Sumber: imperial.ac.uk. Gambar 2.8 Limfosit T akan membunuh bibit penyakit, seperti bakteri, virus, dan racun secara langsung. Adapun limfosit B merespon infeksi dengan membuat antibodi. Antibodi inilah yang kemudian akan membunuh bibit penyakit. Jadi, limfosit B tidak bertindak secara langsung untuk membunuh bibit penyakit. Antibodi yang dihasilkan limfosit B merupakan protein yang disebut immunoglobulin. Antibodi ini hanya dapat dihasilkan oleh limfosit B. Immunoglobulin memiliki bentuk menyerupai huruf Y. Mereka dapat mengikat antigen di ujung tiap lengan dari huruf Y tersebut. Adapun bagian batang dari huruf Y akan menentukan bagaimana antigen tersebut dihancurkan. Ada beberapa jenis immunoglobulin berdasarkan bentuk batang dari huruf Y, yaitu immunoglobulin IgM, IgG, IgA, IgD, dan IgE.

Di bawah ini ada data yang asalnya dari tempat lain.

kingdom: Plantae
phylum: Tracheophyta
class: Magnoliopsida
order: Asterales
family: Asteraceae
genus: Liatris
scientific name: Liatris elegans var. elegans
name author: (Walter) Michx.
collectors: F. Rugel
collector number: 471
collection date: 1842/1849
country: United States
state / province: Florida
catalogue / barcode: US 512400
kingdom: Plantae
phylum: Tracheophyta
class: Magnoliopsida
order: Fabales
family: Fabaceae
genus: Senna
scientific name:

Sumber: wapedia.mobi. Gambar 2.9 Immunoglobulin memiliki bentuk menyerupai huruf Y. Antibodi dapat melawan antigen dengan cara menetralkan mereka. Caranya dengan mengikat antigen dari bibit penyakit sehingga antgen tersebut tidak mengganggu sel tubuh lain yang masih normal. Contohnya adalah ketika antibodi melawan bakteri tetanus. Bakteri tetanus menghasilkan racun yang diikatkan ke sel saraf sehingga dapat mengganggu kontrol otot. Antibodi kemudian akan menempel ke racun tersebut dan menutupinya. Dengan demikian, racun tidak akan menyebar dan makin parah. Antibodi juga mampu memecah sel yang terinfeksi oleh bakteri atau virus. Setelah dinding sel pecah, immunoglobulin akan membunuh sel tersebut. Atau, limfosit B akan menandai bibit penyakit yang menyerang tubuh agar lebih mudah dihancurkan oleh komponen sistem kekebalan tubuh yang lain, misalnya makrofag. 6. Protein Pelengkap

Protein pelengkap terdiri atas lebih dari 30 protein yang bertindak berurutan di mana salah satu protein mengaktifkan yang lainnya dan seterusnya. Protein pelengkap dapat membunuh bibit penyakit secara langsung. Selain itu, protein pelengkap dapat menempel pada bibit penyakit sehingga neutrofil dan makrofag akan lebih mudah untuk mengenali dan mencerna bibit penyakit tersebut. Fungsi lain dari protein pelengkap, antara lain menarik makrofag dan neutrofil menuju daerah yang bermasalah, menyebabkan bakteri untuk berkumpul bersama-sama, serta menetralkan virus. Sistem pelengkap juga berpartisipasi dalam kekebalan khusus. 7. Sitokinase Sitokinase dihasilkan oleh sel darah putih dan sel lain pada sistem kekebalan tubuh ketika ada antigen yang terdeteksi masuk ke dalam tubuh. Dalam sistem kekebalan tubuh, sitokinase memiliki beberapa peran. Salah satunya adalah merangsang sel darah putih tertentu agar lebih aktif membunuh bibit penyakit. Selain itu, sitokinase berperan menarik sel darah putih lainnya menuju bagian tubuh yang terinfeksi. Ada pula sitokinase yang berperan menghalangi kegiatan dan menghentikan reaksi kekebalan. Beberapa sitokinase, disebut interferon, berhubungan dengan reproduksi (replication) virus. Sitokinase juga berpartisipasi dalam kekebalan khusus.